■ Task description
The copy you give must match the records exactly, except that it holds no images.

■ Extracted entries
########

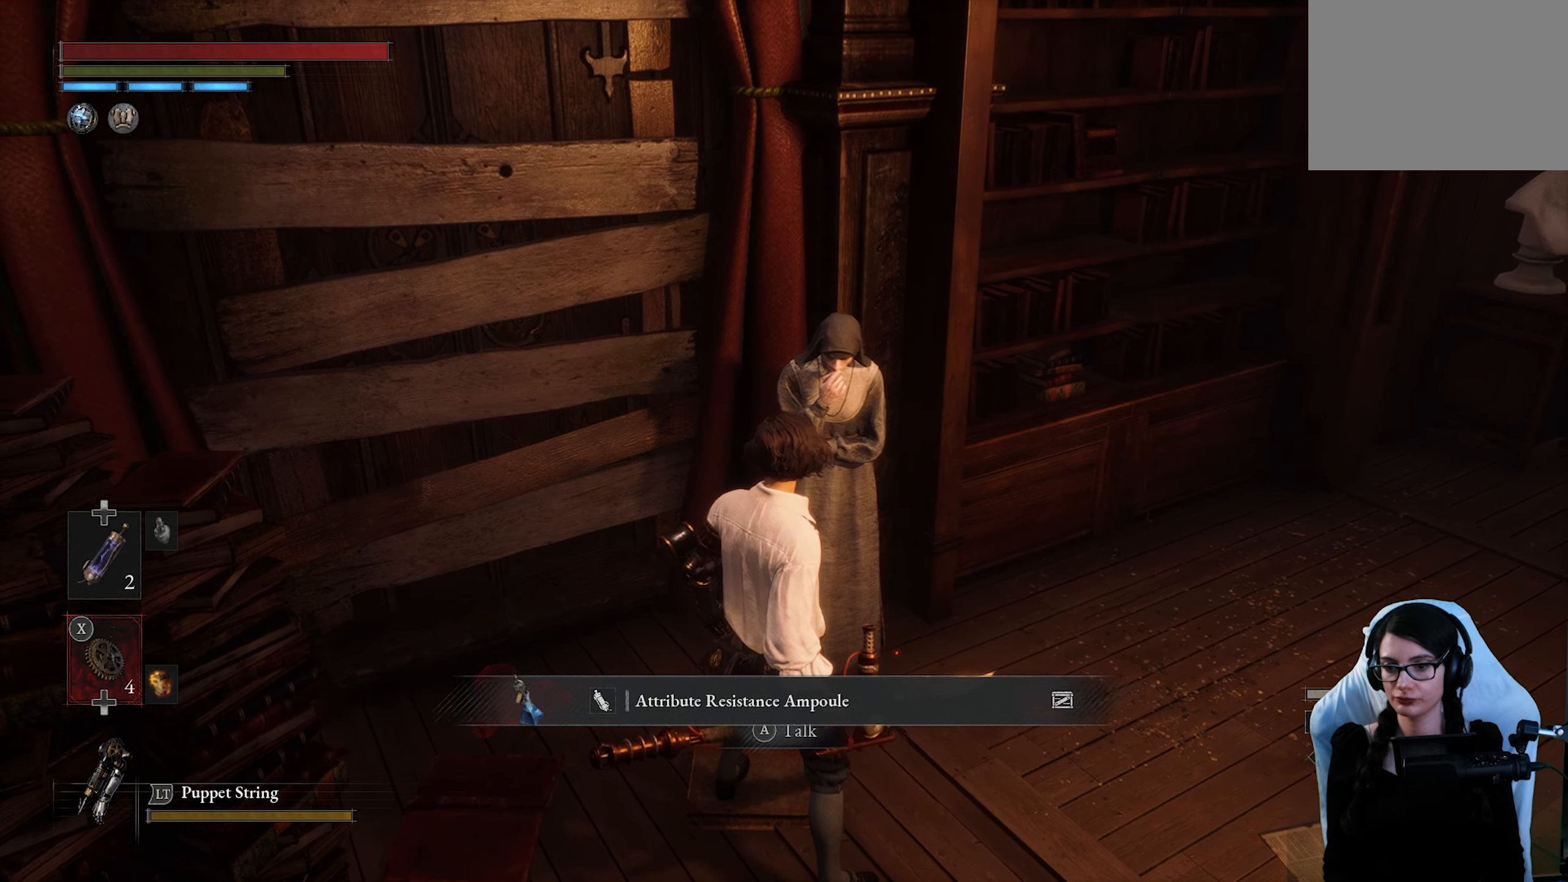
Gameplay with a controller (PlayStation layout); each line is a JSON object with the inputs held at the frame after it (dt_ms = milliseconds from this image to that frame). "button_events" lists button changes between this image and that frame as [ms after this image, input, new state], when the widget could be followed in between (sticks are given only as held states).
{"dt_ms": 500, "buttons": [], "left_stick": "up-left", "right_stick": "center", "button_events": []}
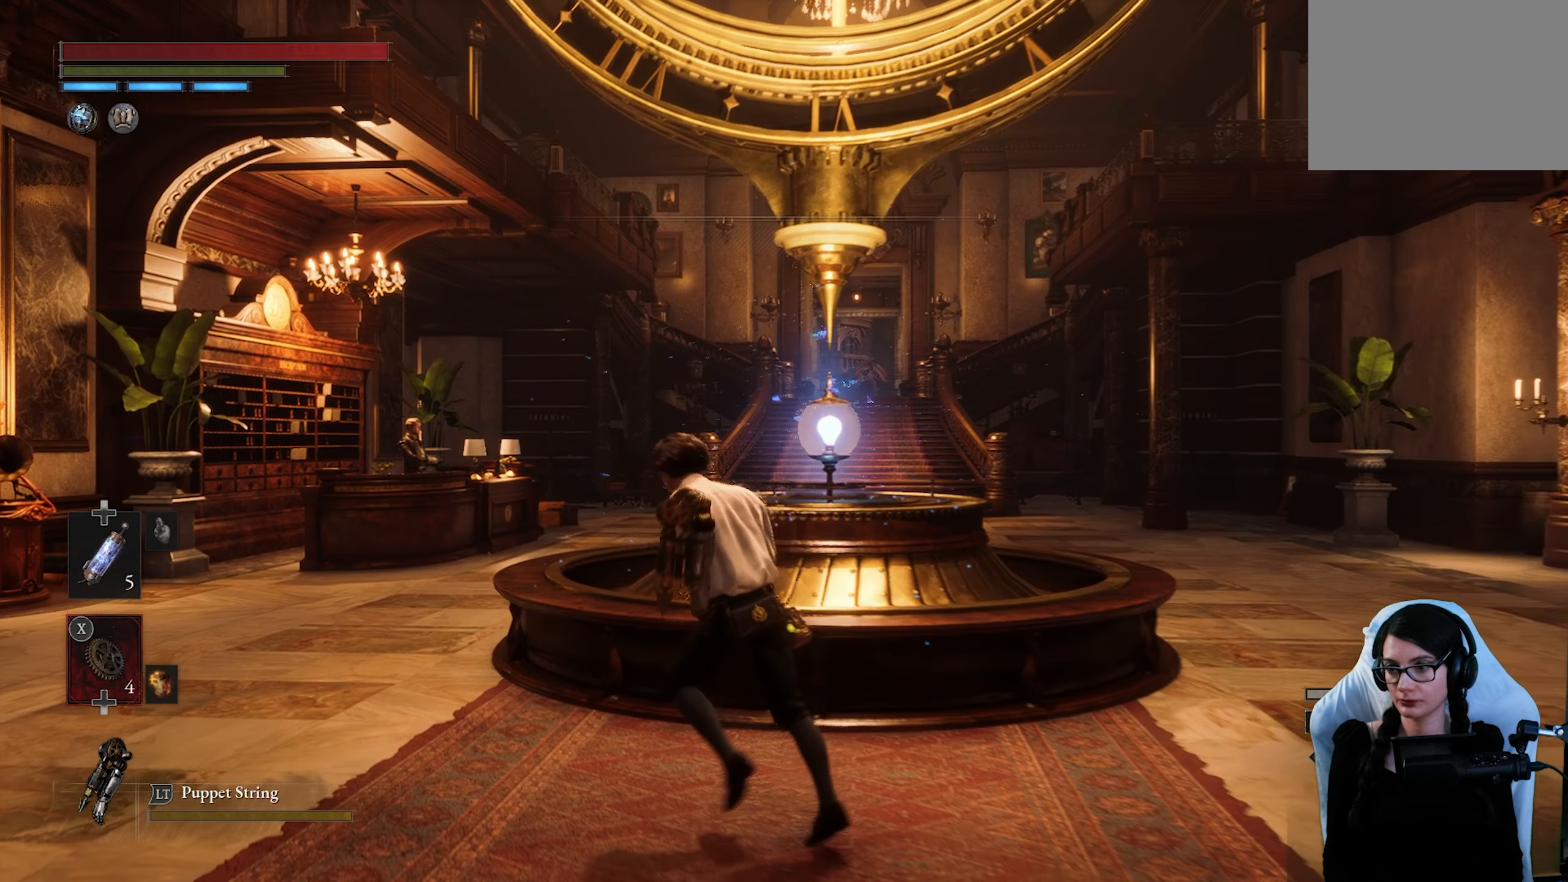
{"dt_ms": 500, "buttons": [], "left_stick": "up-left", "right_stick": "center", "button_events": []}
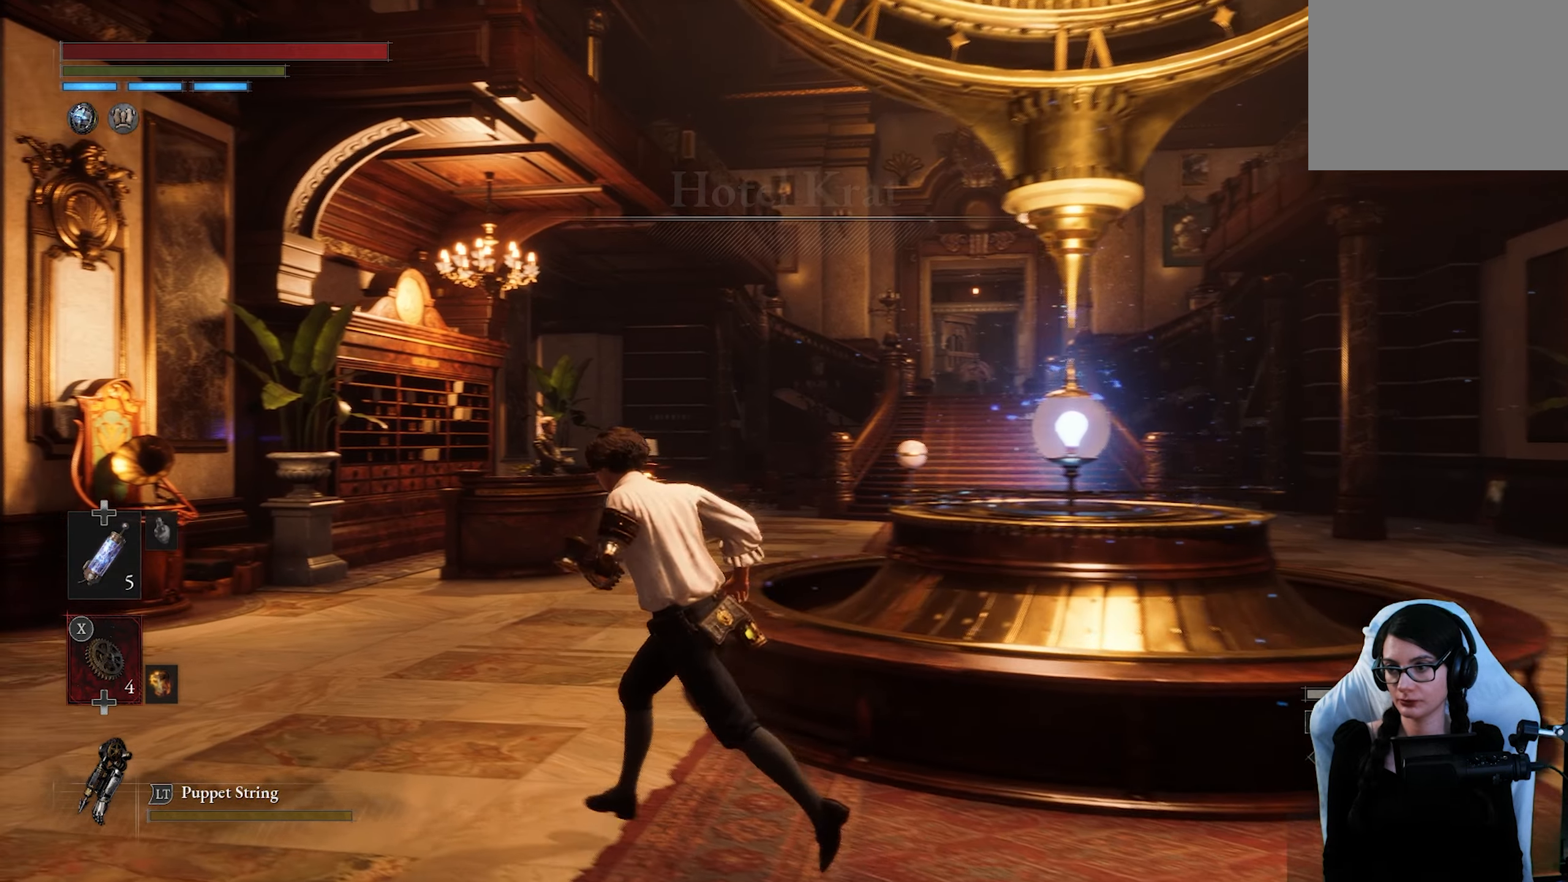
{"dt_ms": 500, "buttons": [], "left_stick": "up", "right_stick": "center", "button_events": []}
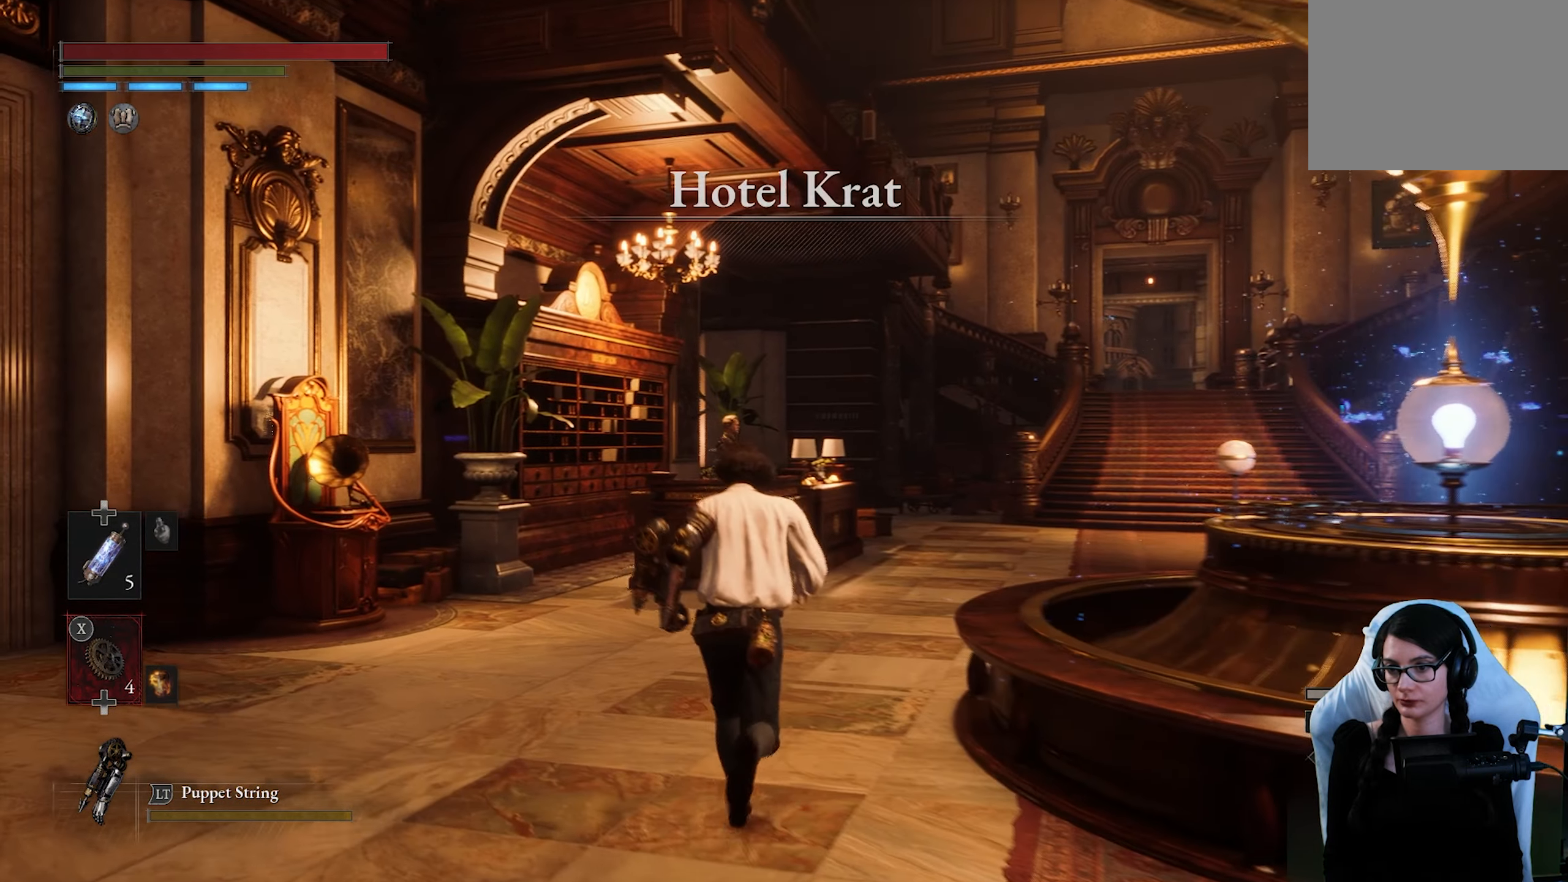
{"dt_ms": 500, "buttons": [], "left_stick": "up", "right_stick": "center", "button_events": []}
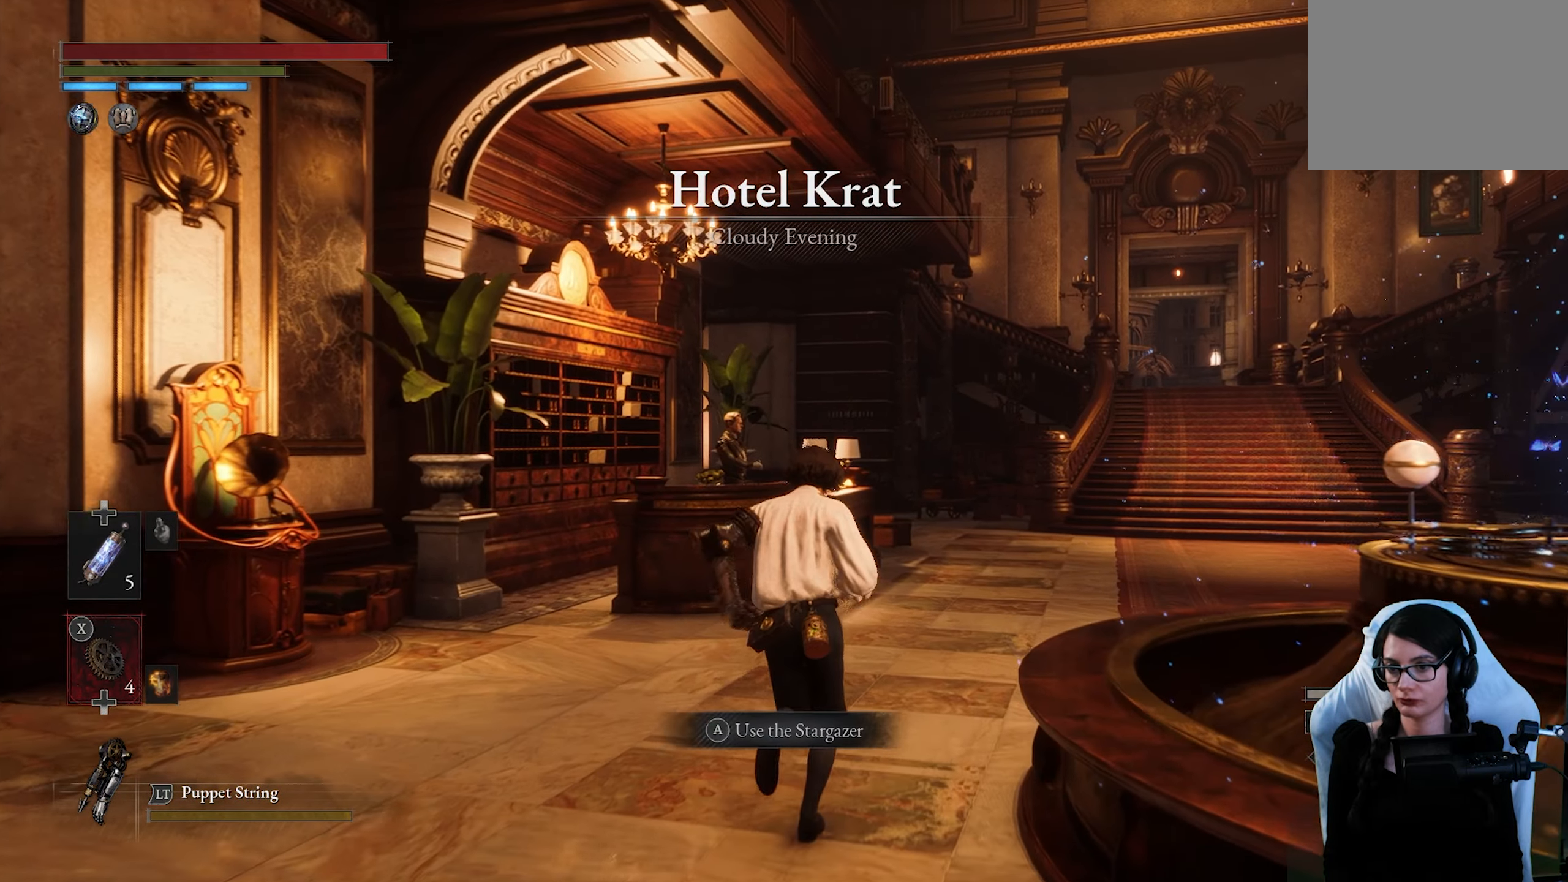
{"dt_ms": 500, "buttons": [], "left_stick": "up", "right_stick": "center", "button_events": []}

########

■ Solution
Gameplay with a controller (PlayStation layout); each line is a JSON object with the inputs held at the frame after it (dt_ms = milliseconds from this image to that frame). "button_events" lists button changes between this image and that frame as [ms after this image, input, new state], when the widget could be followed in between (sticks are given only as held states).
{"dt_ms": 500, "buttons": [], "left_stick": "up-left", "right_stick": "center", "button_events": []}
{"dt_ms": 500, "buttons": [], "left_stick": "up-left", "right_stick": "center", "button_events": []}
{"dt_ms": 500, "buttons": [], "left_stick": "up", "right_stick": "center", "button_events": []}
{"dt_ms": 500, "buttons": [], "left_stick": "up", "right_stick": "center", "button_events": []}
{"dt_ms": 500, "buttons": [], "left_stick": "up", "right_stick": "center", "button_events": []}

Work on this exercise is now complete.